- _GIVEN ENTRIES_
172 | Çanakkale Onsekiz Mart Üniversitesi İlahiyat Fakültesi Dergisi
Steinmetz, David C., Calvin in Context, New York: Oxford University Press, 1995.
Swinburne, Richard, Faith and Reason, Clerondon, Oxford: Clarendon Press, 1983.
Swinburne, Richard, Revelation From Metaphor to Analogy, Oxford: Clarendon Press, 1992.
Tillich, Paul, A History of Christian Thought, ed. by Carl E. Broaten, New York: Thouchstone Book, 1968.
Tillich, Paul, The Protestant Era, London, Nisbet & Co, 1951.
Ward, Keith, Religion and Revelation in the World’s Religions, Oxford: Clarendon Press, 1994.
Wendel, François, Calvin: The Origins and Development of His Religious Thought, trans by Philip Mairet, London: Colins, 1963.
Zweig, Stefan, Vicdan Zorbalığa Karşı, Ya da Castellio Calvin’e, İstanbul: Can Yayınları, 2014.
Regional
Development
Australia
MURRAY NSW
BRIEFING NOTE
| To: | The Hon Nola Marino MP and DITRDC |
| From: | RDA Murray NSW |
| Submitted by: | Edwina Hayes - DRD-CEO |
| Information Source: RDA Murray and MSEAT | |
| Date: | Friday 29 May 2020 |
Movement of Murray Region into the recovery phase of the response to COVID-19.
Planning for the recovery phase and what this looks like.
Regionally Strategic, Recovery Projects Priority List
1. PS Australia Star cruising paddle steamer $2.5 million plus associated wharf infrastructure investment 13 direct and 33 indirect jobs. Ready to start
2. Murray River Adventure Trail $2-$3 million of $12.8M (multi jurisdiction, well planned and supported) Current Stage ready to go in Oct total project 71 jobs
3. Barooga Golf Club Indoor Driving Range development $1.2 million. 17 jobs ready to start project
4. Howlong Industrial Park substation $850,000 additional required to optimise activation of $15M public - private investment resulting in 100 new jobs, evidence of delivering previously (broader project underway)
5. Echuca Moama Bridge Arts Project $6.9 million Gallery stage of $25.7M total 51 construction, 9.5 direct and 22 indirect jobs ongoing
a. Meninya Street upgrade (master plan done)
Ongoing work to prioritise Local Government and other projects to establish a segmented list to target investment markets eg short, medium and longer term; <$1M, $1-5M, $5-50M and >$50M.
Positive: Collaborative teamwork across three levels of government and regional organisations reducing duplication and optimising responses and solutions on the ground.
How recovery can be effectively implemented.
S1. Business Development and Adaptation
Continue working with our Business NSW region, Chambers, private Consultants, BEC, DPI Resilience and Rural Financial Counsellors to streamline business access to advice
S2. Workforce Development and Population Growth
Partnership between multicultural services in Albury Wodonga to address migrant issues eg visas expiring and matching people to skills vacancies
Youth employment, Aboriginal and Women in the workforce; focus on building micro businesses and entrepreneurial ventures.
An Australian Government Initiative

- _WHAT THE TASK REQUIRES_
The output should match the records above exactly, entry for entry.

- _SOLUTION FOR THIS PROBLEM_
172 | Çanakkale Onsekiz Mart Üniversitesi İlahiyat Fakültesi Dergisi
Steinmetz, David C., Calvin in Context, New York: Oxford University Press, 1995.
Swinburne, Richard, Faith and Reason, Clerondon, Oxford: Clarendon Press, 1983.
Swinburne, Richard, Revelation From Metaphor to Analogy, Oxford: Clarendon Press, 1992.
Tillich, Paul, A History of Christian Thought, ed. by Carl E. Broaten, New York: Thouchstone Book, 1968.
Tillich, Paul, The Protestant Era, London, Nisbet & Co, 1951.
Ward, Keith, Religion and Revelation in the World’s Religions, Oxford: Clarendon Press, 1994.
Wendel, François, Calvin: The Origins and Development of His Religious Thought, trans by Philip Mairet, London: Colins, 1963.
Zweig, Stefan, Vicdan Zorbalığa Karşı, Ya da Castellio Calvin’e, İstanbul: Can Yayınları, 2014.
Regional
Development
Australia
MURRAY NSW
BRIEFING NOTE
| To: | The Hon Nola Marino MP and DITRDC |
| From: | RDA Murray NSW |
| Submitted by: | Edwina Hayes - DRD-CEO |
| Information Source: RDA Murray and MSEAT | |
| Date: | Friday 29 May 2020 |
Movement of Murray Region into the recovery phase of the response to COVID-19.
Planning for the recovery phase and what this looks like.
Regionally Strategic, Recovery Projects Priority List
1. PS Australia Star cruising paddle steamer $2.5 million plus associated wharf infrastructure investment 13 direct and 33 indirect jobs. Ready to start
2. Murray River Adventure Trail $2-$3 million of $12.8M (multi jurisdiction, well planned and supported) Current Stage ready to go in Oct total project 71 jobs
3. Barooga Golf Club Indoor Driving Range development $1.2 million. 17 jobs ready to start project
4. Howlong Industrial Park substation $850,000 additional required to optimise activation of $15M public - private investment resulting in 100 new jobs, evidence of delivering previously (broader project underway)
5. Echuca Moama Bridge Arts Project $6.9 million Gallery stage of $25.7M total 51 construction, 9.5 direct and 22 indirect jobs ongoing
a. Meninya Street upgrade (master plan done)
Ongoing work to prioritise Local Government and other projects to establish a segmented list to target investment markets eg short, medium and longer term; <$1M, $1-5M, $5-50M and >$50M.
Positive: Collaborative teamwork across three levels of government and regional organisations reducing duplication and optimising responses and solutions on the ground.
How recovery can be effectively implemented.
S1. Business Development and Adaptation
Continue working with our Business NSW region, Chambers, private Consultants, BEC, DPI Resilience and Rural Financial Counsellors to streamline business access to advice
S2. Workforce Development and Population Growth
Partnership between multicultural services in Albury Wodonga to address migrant issues eg visas expiring and matching people to skills vacancies
Youth employment, Aboriginal and Women in the workforce; focus on building micro businesses and entrepreneurial ventures.
An Australian Government Initiative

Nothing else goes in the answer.